▶ _TASK TO COMPLETE_:
Can you lay out every line of the listing as a JSON list of strings, one string per line, leaving out blank lines?

▶ _PROVIDED RECORDS_:
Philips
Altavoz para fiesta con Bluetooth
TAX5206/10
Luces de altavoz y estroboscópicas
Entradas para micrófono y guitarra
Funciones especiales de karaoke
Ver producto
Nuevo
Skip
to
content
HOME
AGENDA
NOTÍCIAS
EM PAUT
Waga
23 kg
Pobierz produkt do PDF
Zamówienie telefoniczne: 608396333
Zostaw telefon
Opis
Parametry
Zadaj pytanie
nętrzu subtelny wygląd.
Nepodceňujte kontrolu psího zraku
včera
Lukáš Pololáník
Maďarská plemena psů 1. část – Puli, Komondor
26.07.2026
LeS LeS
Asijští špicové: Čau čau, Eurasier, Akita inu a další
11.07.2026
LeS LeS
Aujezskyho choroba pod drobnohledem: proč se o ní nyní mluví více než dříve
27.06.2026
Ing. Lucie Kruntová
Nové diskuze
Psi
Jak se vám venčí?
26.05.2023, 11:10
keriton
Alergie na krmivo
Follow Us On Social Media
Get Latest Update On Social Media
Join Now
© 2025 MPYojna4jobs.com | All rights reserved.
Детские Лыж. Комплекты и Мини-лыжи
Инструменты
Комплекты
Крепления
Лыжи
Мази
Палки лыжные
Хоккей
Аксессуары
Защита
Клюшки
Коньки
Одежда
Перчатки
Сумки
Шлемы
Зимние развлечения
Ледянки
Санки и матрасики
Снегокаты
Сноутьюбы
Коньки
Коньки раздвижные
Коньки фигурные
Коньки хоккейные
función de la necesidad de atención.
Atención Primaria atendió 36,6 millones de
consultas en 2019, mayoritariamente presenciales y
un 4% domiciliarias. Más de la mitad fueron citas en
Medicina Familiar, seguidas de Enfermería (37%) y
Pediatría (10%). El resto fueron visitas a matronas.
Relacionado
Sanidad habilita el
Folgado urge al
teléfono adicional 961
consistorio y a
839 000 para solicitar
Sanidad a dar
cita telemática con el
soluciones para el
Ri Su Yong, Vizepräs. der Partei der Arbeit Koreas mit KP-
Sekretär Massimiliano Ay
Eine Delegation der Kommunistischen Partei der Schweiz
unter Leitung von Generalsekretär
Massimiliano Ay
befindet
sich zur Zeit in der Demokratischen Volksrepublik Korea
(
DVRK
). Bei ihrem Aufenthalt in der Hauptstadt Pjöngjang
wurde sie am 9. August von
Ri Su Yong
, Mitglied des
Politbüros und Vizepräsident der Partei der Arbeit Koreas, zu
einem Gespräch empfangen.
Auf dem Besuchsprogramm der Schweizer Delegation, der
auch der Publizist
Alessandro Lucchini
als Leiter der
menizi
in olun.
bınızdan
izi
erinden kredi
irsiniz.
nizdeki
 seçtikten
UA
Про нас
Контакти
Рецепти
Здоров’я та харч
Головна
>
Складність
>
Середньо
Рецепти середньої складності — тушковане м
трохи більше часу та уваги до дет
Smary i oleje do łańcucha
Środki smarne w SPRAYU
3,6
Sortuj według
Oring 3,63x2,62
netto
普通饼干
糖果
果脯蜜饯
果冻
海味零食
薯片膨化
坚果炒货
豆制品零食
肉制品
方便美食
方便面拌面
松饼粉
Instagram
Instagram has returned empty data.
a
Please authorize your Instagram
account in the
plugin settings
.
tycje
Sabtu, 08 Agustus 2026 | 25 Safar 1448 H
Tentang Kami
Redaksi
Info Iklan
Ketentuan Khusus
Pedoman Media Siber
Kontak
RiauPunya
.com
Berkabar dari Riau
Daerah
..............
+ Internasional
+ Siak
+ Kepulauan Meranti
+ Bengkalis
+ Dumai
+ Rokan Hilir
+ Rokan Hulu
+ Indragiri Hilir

▶ _FINAL ANSWER_:
[
  "Philips",
  "Altavoz para fiesta con Bluetooth",
  "TAX5206/10",
  "Luces de altavoz y estroboscópicas",
  "Entradas para micrófono y guitarra",
  "Funciones especiales de karaoke",
  "Ver producto",
  "Nuevo",
  "Skip",
  "to",
  "content",
  "HOME",
  "AGENDA",
  "NOTÍCIAS",
  "EM PAUT",
  "Waga",
  "23 kg",
  "Pobierz produkt do PDF",
  "Zamówienie telefoniczne: 608396333",
  "Zostaw telefon",
  "Opis",
  "Parametry",
  "Zadaj pytanie",
  "nętrzu subtelny wygląd.",
  "Nepodceňujte kontrolu psího zraku",
  "včera",
  "Lukáš Pololáník",
  "Maďarská plemena psů 1. část – Puli, Komondor",
  "26.07.2026",
  "LeS LeS",
  "Asijští špicové: Čau čau, Eurasier, Akita inu a další",
  "11.07.2026",
  "LeS LeS",
  "Aujezskyho choroba pod drobnohledem: proč se o ní nyní mluví více než dříve",
  "27.06.2026",
  "Ing. Lucie Kruntová",
  "Nové diskuze",
  "Psi",
  "Jak se vám venčí?",
  "26.05.2023, 11:10",
  "keriton",
  "Alergie na krmivo",
  "Follow Us On Social Media",
  "Get Latest Update On Social Media",
  "Join Now",
  "© 2025 MPYojna4jobs.com | All rights reserved.",
  "Детские Лыж. Комплекты и Мини-лыжи",
  "Инструменты",
  "Комплекты",
  "Крепления",
  "Лыжи",
  "Мази",
  "Палки лыжные",
  "Хоккей",
  "Аксессуары",
  "Защита",
  "Клюшки",
  "Коньки",
  "Одежда",
  "Перчатки",
  "Сумки",
  "Шлемы",
  "Зимние развлечения",
  "Ледянки",
  "Санки и матрасики",
  "Снегокаты",
  "Сноутьюбы",
  "Коньки",
  "Коньки раздвижные",
  "Коньки фигурные",
  "Коньки хоккейные",
  "función de la necesidad de atención.",
  "Atención Primaria atendió 36,6 millones de",
  "consultas en 2019, mayoritariamente presenciales y",
  "un 4% domiciliarias. Más de la mitad fueron citas en",
  "Medicina Familiar, seguidas de Enfermería (37%) y",
  "Pediatría (10%). El resto fueron visitas a matronas.",
  "Relacionado",
  "Sanidad habilita el",
  "Folgado urge al",
  "teléfono adicional 961",
  "consistorio y a",
  "839 000 para solicitar",
  "Sanidad a dar",
  "cita telemática con el",
  "soluciones para el",
  "Ri Su Yong, Vizepräs. der Partei der Arbeit Koreas mit KP-",
  "Sekretär Massimiliano Ay",
  "Eine Delegation der Kommunistischen Partei der Schweiz",
  "unter Leitung von Generalsekretär",
  "Massimiliano Ay",
  "befindet",
  "sich zur Zeit in der Demokratischen Volksrepublik Korea",
  "(",
  "DVRK",
  "). Bei ihrem Aufenthalt in der Hauptstadt Pjöngjang",
  "wurde sie am 9. August von",
  "Ri Su Yong",
  ", Mitglied des",
  "Politbüros und Vizepräsident der Partei der Arbeit Koreas, zu",
  "einem Gespräch empfangen.",
  "Auf dem Besuchsprogramm der Schweizer Delegation, der",
  "auch der Publizist",
  "Alessandro Lucchini",
  "als Leiter der",
  "menizi",
  "in olun.",
  "bınızdan",
  "izi",
  "erinden kredi",
  "irsiniz.",
  "nizdeki",
  " seçtikten",
  "UA",
  "Про нас",
  "Контакти",
  "Рецепти",
  "Здоров’я та харч",
  "Головна",
  ">",
  "Складність",
  ">",
  "Середньо",
  "Рецепти середньої складності — тушковане м",
  "трохи більше часу та уваги до дет",
  "Smary i oleje do łańcucha",
  "Środki smarne w SPRAYU",
  "3,6",
  "Sortuj według",
  "Oring 3,63x2,62",
  "netto",
  "普通饼干",
  "糖果",
  "果脯蜜饯",
  "果冻",
  "海味零食",
  "薯片膨化",
  "坚果炒货",
  "豆制品零食",
  "肉制品",
  "方便美食",
  "方便面拌面",
  "松饼粉",
  "Instagram",
  "Instagram has returned empty data.",
  "a",
  "Please authorize your Instagram",
  "account in the",
  "plugin settings",
  ".",
  "tycje",
  "Sabtu, 08 Agustus 2026 | 25 Safar 1448 H",
  "Tentang Kami",
  "Redaksi",
  "Info Iklan",
  "Ketentuan Khusus",
  "Pedoman Media Siber",
  "Kontak",
  "RiauPunya",
  ".com",
  "Berkabar dari Riau",
  "Daerah",
  "..............",
  "+ Internasional",
  "+ Siak",
  "+ Kepulauan Meranti",
  "+ Bengkalis",
  "+ Dumai",
  "+ Rokan Hilir",
  "+ Rokan Hulu",
  "+ Indragiri Hilir"
]